Cloning performance - using rfdc instead of clone

Hi all,

So I have a use case where on a single instance I have 18K+ nodes across multiple tabs. To modify a single flow I use the modify single flow API (using /docs/api/admin/methods/put/flow/). With that many nodes, the API was taking ~6 secs to return a success. Profiling lead to the conclusion that the clone library was the biggest culprit.

So I did an experiment & replaced the clone library with rfdc in the runtime module. This made quite an impact and the API (modify single flow) time reduced to ~2 seconds. My changes can be seen here on github.

My questions:

  • is this approach correct? i am no where close to an expert on node or node-red, thus the question.
  • and is this something that the community would be interested in, if I were to invest more time to make a proper PR out of it?

Thanks.

PS: as a newbie here, I can put more than 2 links hence the improper API link.

1 Like

Hi @asr9 , welcome to the forum.

Wow. I mean WOW.

have you not considered breaking them up across multiple instances? I assume all of the nodes+flows are a single related process? Or are you multi purposing one instance?

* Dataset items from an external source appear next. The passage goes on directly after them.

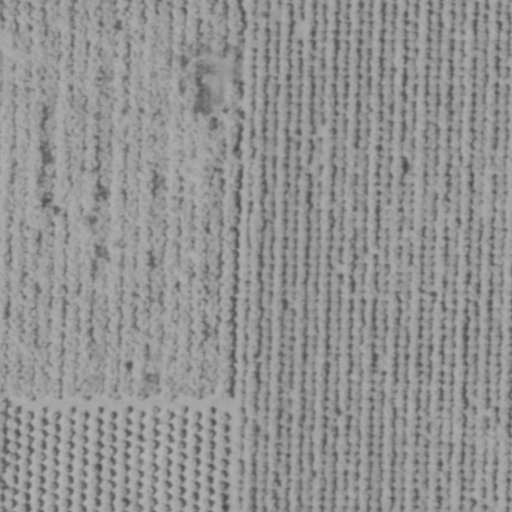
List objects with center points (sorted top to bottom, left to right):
railway: (256, 135)
railway: (256, 147)
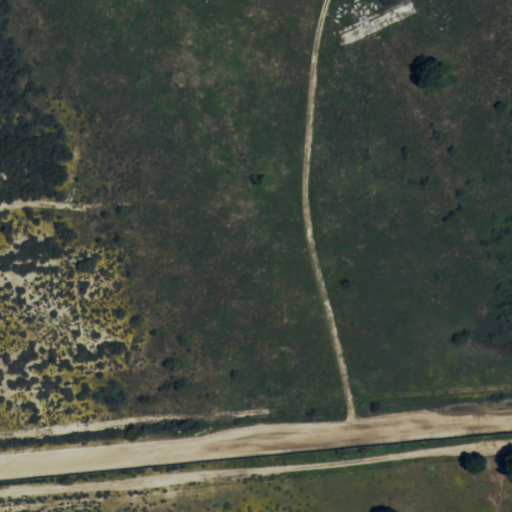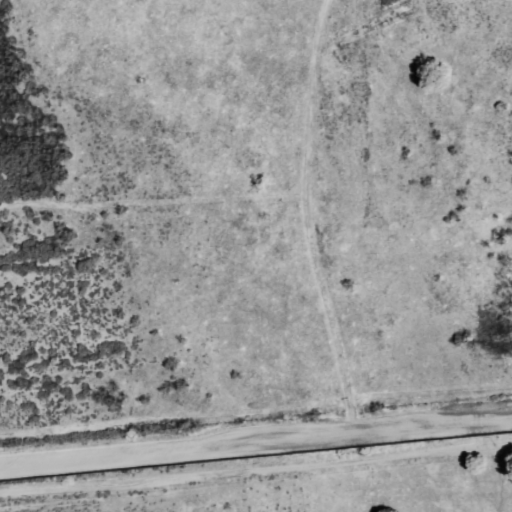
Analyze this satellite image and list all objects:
road: (255, 436)
road: (256, 472)
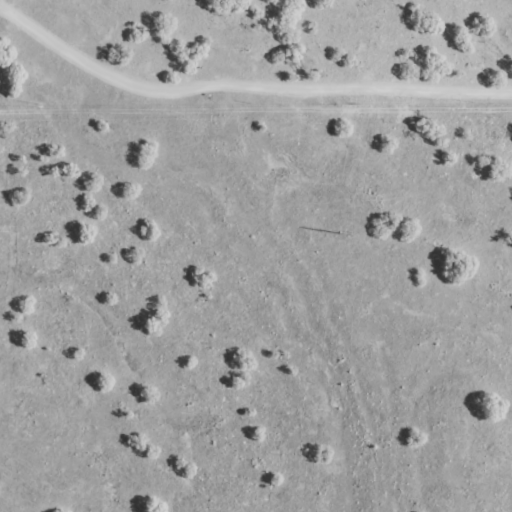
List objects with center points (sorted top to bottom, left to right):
power tower: (344, 233)
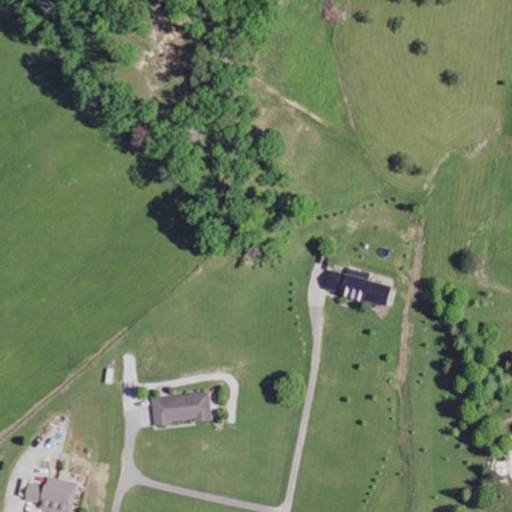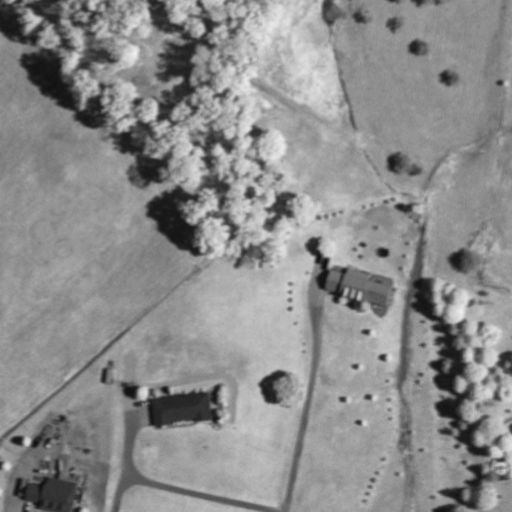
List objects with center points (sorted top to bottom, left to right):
building: (360, 286)
building: (183, 408)
building: (54, 495)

It is certainly interesting.

Do you have any flame charts or profiles that can be summarised/ posted for a look see?

Looking at your changes, it looks to be a drop in replacement - a PR would be fairly straightforward. And if you were to raise a PR, it should be based on/targeted to the Dev branch.

That might well be a record!

I can't help but feel that it is time for you to start optimising. :grin:

And certainly even higher in the runtime when using subflows!

We only got about 6-8k nodes in bigger projects. Peanuts compared to that. :nerd_face:

Thank you @Steve-Mcl

Blockquote
Or are you multi purposing one instance?

Yes, I am multi-purposing a single instance.
I will come back with profiling information. Glad to hear this can be of interest.

Blockquote
I can't help but feel that it is time for you to start optimising. :grin:

I hope to get there. After profiling, this (change to rfdc) looked like really low hanging fruit.

ah ha - we did a video just recently that might be of use you Single instance vs Multiple instances

1 Like

I think that the thing to remember with a tool such as Node-RED is that it has a LOT of overhead just to run the tool. This is great for prototyping and quick development but it will never be the most efficient. In many cases, this isn't an issue, but with many thousands of nodes, a visual programming tool looses a lot of its benefits. I would honestly firstly look for repeat patterns and rationalise those, then convert obvious processing groups into straight JavaScript code in function nodes. I'd also be looking to see whether some processing could be moved out of Node-RED altogether, perhaps into their own microservices.

1 Like

So I have some flame graphs here, before and after the changes, this time using the node-red dev branch as base. changes on github

Setup:

  • IDE VS code
  • JS debugger nightly (vscode-js-debug)
  • CPU profiling for 30 seconds
  • 2 requests, with distinct payloads, are made to modify a given flow (PUT \flow\:id)

First, the flame graph for dev branch ("version": "4.0.0-dev")

and after the change to using rfdc

I have raw CPU profile files in case they are needed.

The changes so far are only in the runtime folder, and the profiling was only for the PUT \flow\:id API.

2 Likes

I have opened a PR for the same https://github.com/node-red/node-red/pull/4352

2 Likes

This topic was automatically closed 60 days after the last reply. New replies are no longer allowed.